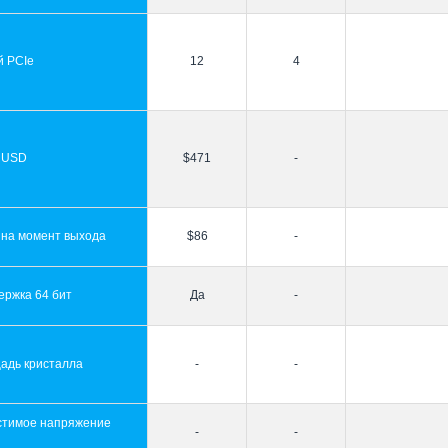
й PCIe
12
4
 USD
$471
-
 на момент выхода
$86
-
ержка 64 бит
Да
-
адь кристалла
-
-
стимое напряжение
-
-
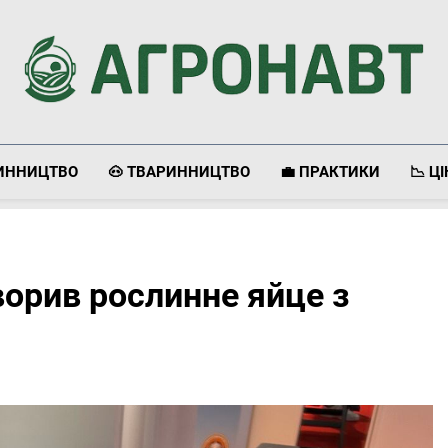
Агронавт
Новини Українського Агробізнесу
ЛИННИЦТВО
🐽 ТВАРИННИЦТВО
💼 ПРАКТИКИ
📉 Ц
ворив рослинне яйце з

-- -- --

= Task instructions =
The entries above must be restated exactly in the answer, and the pictures left out.

= Task answer =
й PCIe
12
4
 USD
$471
-
 на момент выхода
$86
-
ержка 64 бит
Да
-
адь кристалла
-
-
стимое напряжение
-
-
Агронавт
Новини Українського Агробізнесу
ЛИННИЦТВО
🐽 ТВАРИННИЦТВО
💼 ПРАКТИКИ
📉 Ц
ворив рослинне яйце з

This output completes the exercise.